All code running on Julia 1.0 will run on all Julia 1.x versions, but until then backwards compatibility will be broken one more time for 0.7.
The whole point of 1.0 is to say “this is where we stop doing so many breaking changes, and any 1.x is backwards compatible with 1.0”.
I love the idea of getting most breaking changes done before 1.0. But I don’t think insisting on backwards compatibility always in the long run is very good for a language.

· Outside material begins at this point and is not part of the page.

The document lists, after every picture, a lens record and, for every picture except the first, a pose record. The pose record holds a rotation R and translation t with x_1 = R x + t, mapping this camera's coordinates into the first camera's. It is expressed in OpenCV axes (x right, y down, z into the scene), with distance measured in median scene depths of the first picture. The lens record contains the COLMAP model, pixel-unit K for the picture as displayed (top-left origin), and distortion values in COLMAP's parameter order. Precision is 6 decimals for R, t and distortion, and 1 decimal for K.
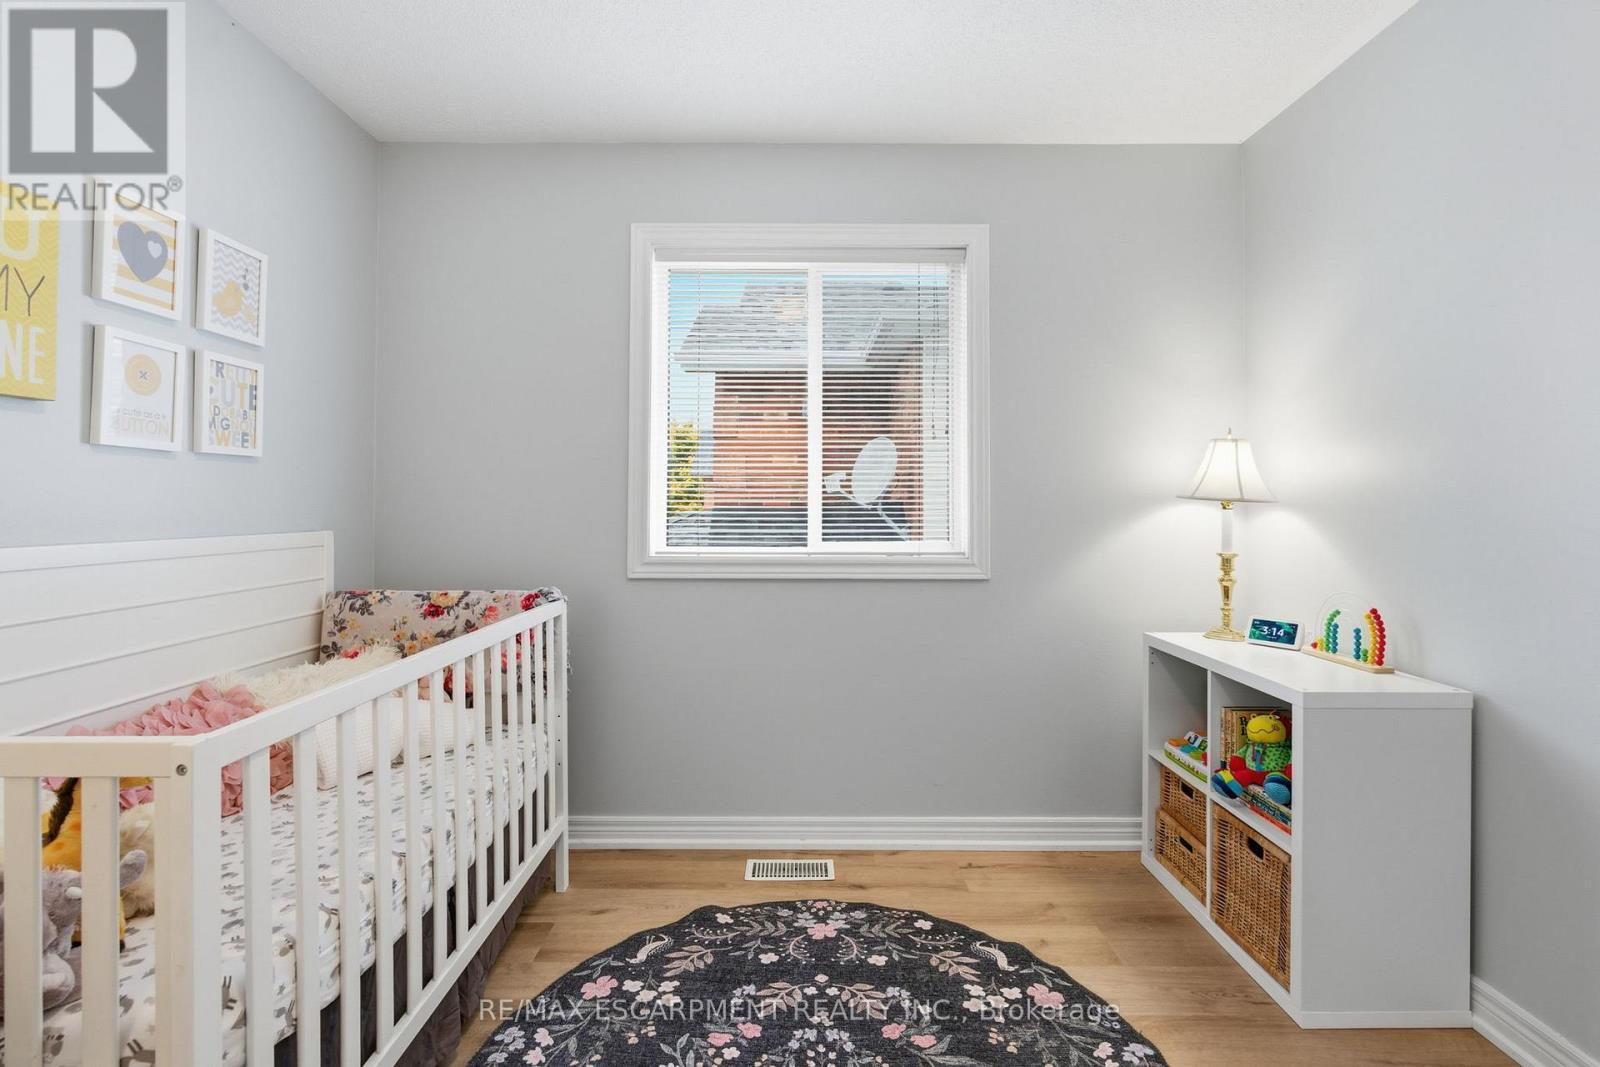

Julia is young and should still be able to develop creatively, and tools like compat and femtocleaner really do a lot for ameliorating version issues.
There’s so much work to be done that isn’t breaking though that it will be nice to have those prioritized for a bit.
I’d imagine the Python 3 developers said something along these lines at some point.
I’d really like to agree with you, but I think we need to be much more careful after 1.0. Granted, macros do give us a big advantage over python when it comes to compatibility.
for sure!
I don’t see why julia or other software projects would by necessity suffer the same fate. You don’t hear about developers who’ve refused to give up on Python 1. The problem IMHO was that there was a too big existing codebase in Python 2 that noone was touching actively, and that the advantages of Python 3 weren’t that great.